Provided material =>
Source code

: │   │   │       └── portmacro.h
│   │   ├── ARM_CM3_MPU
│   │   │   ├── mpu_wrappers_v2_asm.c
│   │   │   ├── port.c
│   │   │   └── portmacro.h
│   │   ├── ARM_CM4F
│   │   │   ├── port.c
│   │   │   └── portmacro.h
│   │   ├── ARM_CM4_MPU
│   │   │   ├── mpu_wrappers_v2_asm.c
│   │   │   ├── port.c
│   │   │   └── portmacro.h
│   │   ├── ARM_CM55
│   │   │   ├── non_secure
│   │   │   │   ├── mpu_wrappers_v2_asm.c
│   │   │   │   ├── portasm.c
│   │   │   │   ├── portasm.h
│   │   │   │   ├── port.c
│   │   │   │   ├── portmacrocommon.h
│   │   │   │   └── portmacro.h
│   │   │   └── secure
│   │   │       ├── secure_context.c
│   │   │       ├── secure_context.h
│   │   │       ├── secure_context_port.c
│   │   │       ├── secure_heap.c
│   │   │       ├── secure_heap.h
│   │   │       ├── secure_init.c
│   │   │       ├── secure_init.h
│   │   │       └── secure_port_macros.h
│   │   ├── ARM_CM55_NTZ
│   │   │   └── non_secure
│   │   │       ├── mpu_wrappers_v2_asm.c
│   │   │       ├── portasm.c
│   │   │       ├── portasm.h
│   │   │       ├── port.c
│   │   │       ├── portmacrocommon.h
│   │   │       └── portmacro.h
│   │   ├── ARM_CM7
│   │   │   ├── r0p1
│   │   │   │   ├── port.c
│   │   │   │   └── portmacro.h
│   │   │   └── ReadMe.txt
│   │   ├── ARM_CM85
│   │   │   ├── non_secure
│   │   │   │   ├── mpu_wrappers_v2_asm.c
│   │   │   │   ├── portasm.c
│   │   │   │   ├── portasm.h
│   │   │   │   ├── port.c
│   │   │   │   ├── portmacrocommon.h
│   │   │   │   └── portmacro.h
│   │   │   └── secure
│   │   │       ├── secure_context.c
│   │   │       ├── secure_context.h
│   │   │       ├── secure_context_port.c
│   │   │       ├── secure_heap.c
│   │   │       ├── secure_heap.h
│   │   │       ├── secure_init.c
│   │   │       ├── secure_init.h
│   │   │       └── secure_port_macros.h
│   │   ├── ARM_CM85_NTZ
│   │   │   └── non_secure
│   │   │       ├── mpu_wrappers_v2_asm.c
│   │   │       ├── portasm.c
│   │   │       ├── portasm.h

Aim of the exercise => Keeping each line intact, set down the entire listing once more.

Written answer =>
Source code

: │   │   │       └── portmacro.h
│   │   ├── ARM_CM3_MPU
│   │   │   ├── mpu_wrappers_v2_asm.c
│   │   │   ├── port.c
│   │   │   └── portmacro.h
│   │   ├── ARM_CM4F
│   │   │   ├── port.c
│   │   │   └── portmacro.h
│   │   ├── ARM_CM4_MPU
│   │   │   ├── mpu_wrappers_v2_asm.c
│   │   │   ├── port.c
│   │   │   └── portmacro.h
│   │   ├── ARM_CM55
│   │   │   ├── non_secure
│   │   │   │   ├── mpu_wrappers_v2_asm.c
│   │   │   │   ├── portasm.c
│   │   │   │   ├── portasm.h
│   │   │   │   ├── port.c
│   │   │   │   ├── portmacrocommon.h
│   │   │   │   └── portmacro.h
│   │   │   └── secure
│   │   │       ├── secure_context.c
│   │   │       ├── secure_context.h
│   │   │       ├── secure_context_port.c
│   │   │       ├── secure_heap.c
│   │   │       ├── secure_heap.h
│   │   │       ├── secure_init.c
│   │   │       ├── secure_init.h
│   │   │       └── secure_port_macros.h
│   │   ├── ARM_CM55_NTZ
│   │   │   └── non_secure
│   │   │       ├── mpu_wrappers_v2_asm.c
│   │   │       ├── portasm.c
│   │   │       ├── portasm.h
│   │   │       ├── port.c
│   │   │       ├── portmacrocommon.h
│   │   │       └── portmacro.h
│   │   ├── ARM_CM7
│   │   │   ├── r0p1
│   │   │   │   ├── port.c
│   │   │   │   └── portmacro.h
│   │   │   └── ReadMe.txt
│   │   ├── ARM_CM85
│   │   │   ├── non_secure
│   │   │   │   ├── mpu_wrappers_v2_asm.c
│   │   │   │   ├── portasm.c
│   │   │   │   ├── portasm.h
│   │   │   │   ├── port.c
│   │   │   │   ├── portmacrocommon.h
│   │   │   │   └── portmacro.h
│   │   │   └── secure
│   │   │       ├── secure_context.c
│   │   │       ├── secure_context.h
│   │   │       ├── secure_context_port.c
│   │   │       ├── secure_heap.c
│   │   │       ├── secure_heap.h
│   │   │       ├── secure_init.c
│   │   │       ├── secure_init.h
│   │   │       └── secure_port_macros.h
│   │   ├── ARM_CM85_NTZ
│   │   │   └── non_secure
│   │   │       ├── mpu_wrappers_v2_asm.c
│   │   │       ├── portasm.c
│   │   │       ├── portasm.h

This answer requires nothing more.